Seventh Circuit upholds Illinois assault rifle ban

The ruling comes just over a week since the Supreme Court announced it would review similar bans in other states.

CHICAGO (CN) — A Seventh Circuit panel upheld an Illinois ban on assault weapons Thursday afternoon, just over one week after the U.S. Supreme Court agreed to review similar bans around the nation.

“We hold that the act is consistent with the principles that underpin our regulatory tradition,” U.S. Circuit Judge Amy St. Eve wrote in the panel’s majority opinion. “In short, legislatures have long imposed restrictions on particularly dangerous weapons, and the act is but another chapter in that story.”

U.S. Circuit Court Judge Frank Easterbrook, a Ronald Reagan appointee, joined St. Eve, a Donald Trump appointee, in the 2-1 decision.

St. Eve agreed with the state’s assertion the Protect Illinois Communities Act falls well in line with historical tradition as outlined in landmark 2022 Supreme Court case New York State Rifle and Pistol Association v. Bruen, “because it applies indefinitely and authorizes imprisonment for violations, like the Bowie knife statutes.”

In a September 2025 hearing, Sarah Hunger, a deputy solicitor general with the Illinois Attorney General’s office, likened the Illinois restriction on assault weapons to historical restrictions on Bowie knives.

A federal judge previously blocked enforcement of the ban following a September bench trial, which overturned previous rulings from the state Supreme Court and the Seventh Circuit.

St. Eve noted that when comparing modern and historical gun regulations, the court must consider how and why the regulations burden someone’s Second Amendment rights.

“The burden the act imposes on that right is mitigated by what the record indicates about how frequently individuals actually use AR-15s and more than ten rounds in self-defense — a matter on which the district court made no factual findings and on which the only evidence came from the defendants’ expert,” St. Eve wrote in the 44-page majority opinion.

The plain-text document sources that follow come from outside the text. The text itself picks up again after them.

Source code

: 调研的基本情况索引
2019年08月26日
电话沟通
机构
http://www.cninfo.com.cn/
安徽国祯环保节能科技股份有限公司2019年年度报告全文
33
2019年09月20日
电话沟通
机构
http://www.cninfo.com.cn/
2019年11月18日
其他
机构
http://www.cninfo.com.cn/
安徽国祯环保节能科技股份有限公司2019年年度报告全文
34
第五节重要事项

In a dissenting opinion, U.S. Circuit Judge Michael Brennan, a Donald Trump appointee, said the majority improperly applied Bruen’shistorical tradition requirement.

“It cites a purported historical tradition of regulating ‘particularly dangerous weapons’ or ‘weapons whose danger and lethality stand out,’” Brennan wrote. “To my colleagues, such weapons can be regulated regardless of whether they are in common use for lawful purposes or not.”

St. Eve pushed back on Brennan’s claim the majority was “breaking fresh ground” with its interpretation.

“Far from breaking fresh ground, we have applied the general methodological principles established in the court’s recent Second Amendment jurisprudence by identifying relevantly similar historical analogues,” she wrote.

Illinois Attorney General Kwame Raoul celebrated the ruling in a Thursday statement.

“This is a win that enhances public safety in Illinois. We have seen the damage that assault weapons and large-capacity magazines can inflict, and these weapons of war have no place in our communities. My office has successfully defended the state’s prohibition on these weapons in both state and federal court, and I am immensely proud of the hardworking attorneys in my office who have worked diligently to preserve this critical public safety measure,” he said.

Illinois is one of eleven states with a ban on assault weapons, according to Everytown Research.

On June 30, the Supreme Court agreed to take up review of such bans, including one specifically in Cook County. The county first enacted the ban in the 1990s, long before the statewide ban was implemented in the wake of the Highland Park 2022 shooting.

The gunman, 24-year-old Robert Crimo III, armed with a legally purchased AR-15, shot into a crowded 2022 Fourth of July parade in Highland Park, an affluent suburb outside of Chicago, killing seven and wounding 48 others. Crimo pleaded guilty and was sentenced to seven consecutive life sentences in prison in April.

Governor J.B. Pritzker then signed the Protect Illinois Communities Act in 2023, outright banning the sale and purchase of assault weapons, assault weapon attachments and accessories that increase the rate of fire for semiautomatic weapons.

On social media Thursday, the governor also praised the ruling.

“Illinois will continue banning assault weapons and high-capacity magazines capable of inflicting mass casualties. A victory in the fight to end gun violence that helps keep our communities safe,” he wrote.